In my travels so far, I’ve sought to strike a satisfying balance between visiting new places and rediscovering old favourites. Until now, however, there has been a tendency to favour novelty over familiarity, with even return trips prioritising new sites and sights in an attempt to expand my worldview and grow my photographic record. If I can tick off a new country in the process, all the better.

This year, I’ve decided to make an effort to address this imbalance and dedicate more time to naked nostalgia and shameless sentimentality. Early rumblings of a school reunion—currently earmarked for December–got me thinking about the places I’d once known and the lives I’d once lived. After all, we hadn’t just gone to school together; we’d boarded together. And yet, it already feels like a lifetime ago—maybe more.

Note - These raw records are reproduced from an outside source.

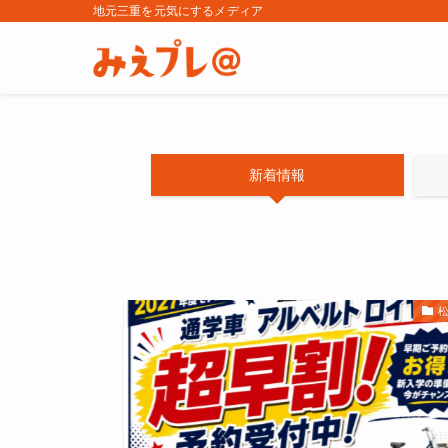
地元三重を元気にするメディア
新着情報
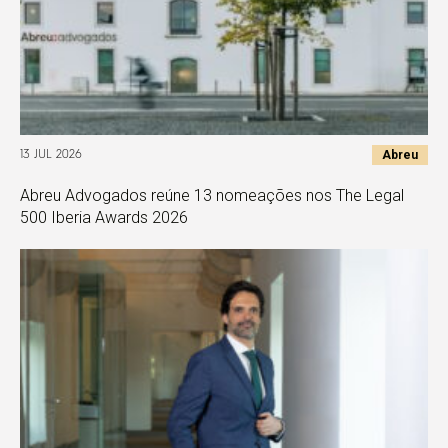
Abreu
13 JUL 2026
Abreu Advogados reúne 13 nomeações nos The Legal
500 Iberia Awards 2026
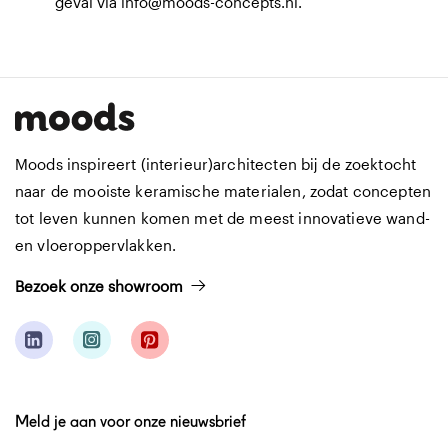
geval via
info@moods-concepts.nl
.
Moods inspireert (interieur)architecten bij de zoektocht
naar de mooiste keramische materialen, zodat concepten
tot leven kunnen komen met de meest innovatieve wand-
en vloeroppervlakken.
Bezoek onze showroom
Meld je aan voor onze nieuwsbrief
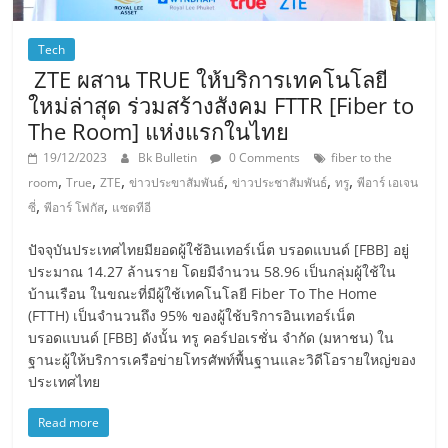
Tech
ZTE ผสาน TRUE ให้บริการเทคโนโลยี
ใหม่ล่าสุด ร่วมสร้างสังคม FTTR [Fiber to
The Room] แห่งแรกในไทย
19/12/2023
Bk Bulletin
0 Comments
fiber to the
,
,
,
,
,
,
room
True
ZTE
ข่าวประขาสัมพันธ์
ข่าวประชาสัมพันธ์
ทรู
พีอาร์ เอเจน
,
,
ซี่
พีอาร์ โฟกัส
แซดทีอี
ปัจจุบันประเทศไทยมียอดผู้ใช้อินเทอร์เน็ต บรอดแบนด์ [FBB] อยู่
ประมาณ 14.27 ล้านราย โดยมีจำนวน 58.96 เป็นกลุ่มผู้ใช้ใน
บ้านเรือน ในขณะที่มีผู้ใช้เทคโนโลยี Fiber To The Home
(FTTH) เป็นจำนวนถึง 95% ของผู้ใช้บริการอินเทอร์เน็ต
บรอดแบนด์ [FBB] ดังนั้น ทรู คอร์ปอเรชั่น จำกัด (มหาชน) ใน
ฐานะผู้ให้บริการเครือข่ายโทรศัพท์พื้นฐานและวิดีโอรายใหญ่ของ
ประเทศไทย
Read more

If my year was to culminate in a school reunion, I wanted to build up to it by carrying that theme through the rest of 2024 as well. I lived in Ashby-de-La-Zouch between the ages of 15 and 18, but before that I’d called other places home, too: Elgin, Canberra, Brüggen. What if I could revisit them all? I hadn’t been back to School House in over a decade, but I hadn’t returned to my German and Australian stomping grounds for much longer than that.

This dislocation had in many ways defined my early years and yet it was something I’d never really reckoned with. Regularly uprooted and replanted elsewhere, I’d lost touch not just formative with places and people but parts of myself. Over time, my connections to these past lives began to wither and the associated memories started to fade. I could always reminisce with family, obviously, but that meant reliving only the experiences they’d been party to. It wasn’t the whole story.

Worried I might one day lose the plot entirely, I wanted to re-find my place in the narrative and tie up some loose ends; to jog memories by revisiting old haunts, reconcile past lives by reconnecting with estranged acquaintances and perhaps even lay some ghosts to rest or revive lapsed dreams along the way. Not time travel per se, but still a rolling back of the clock. A walk down memory lanes.

At first, I thought about working through these chapters chronologically, but, prevaricating, I’d left myself insufficient time to plan a spring excursion to Australia. I’d wanted to see Canberra in the autumn, to photograph Lake Burley Griffin and Black Mountain in their fall, but would have to leave it until the seasons had reversed. That’s if I could afford to go at all, or secure enough time off work to make it worth my while.

Instead, I decided to prioritise Germany, and thus booked five days in North Rhine-Westphalia. I wouldn’t be doorstopping anyone and asking to see my old room, however. Elmpt isn’t exactly a transport hub and I’d sooner base myself somewhere better connected. Rather, I planned to visit Aachen, Düsseldorf and Köln, peripheral cities that I’d once shopped in, rollerbladed around and largely taken for granted; to orbit and observe my old world rather than attempt to inhabit it.

Nevertheless, I longed to make some kind of contact. I reached out to a childhood friend still living locally and arranged to reunite across the border in Roermond, another town that had served as a backdrop to my boyhood and which, unlike Elmpt or Brüggen, helpfully had a train station. Our friendship had meant a lot to me, but my memories of our adventures were limited and lacking in detail, so I was excited to compare notes and swap stories—to be reminded of in-jokes and deep-cuts.

Will it work? Might exploring the past help to reframe the present and inform the future, leaving me feeling more rounded and content as a person? Or could the experience backfire, serving only to alienate me further from a life that cannot be relived and make me question whether people, places and experiences were ever really as I remembered them? I guess only time will tell.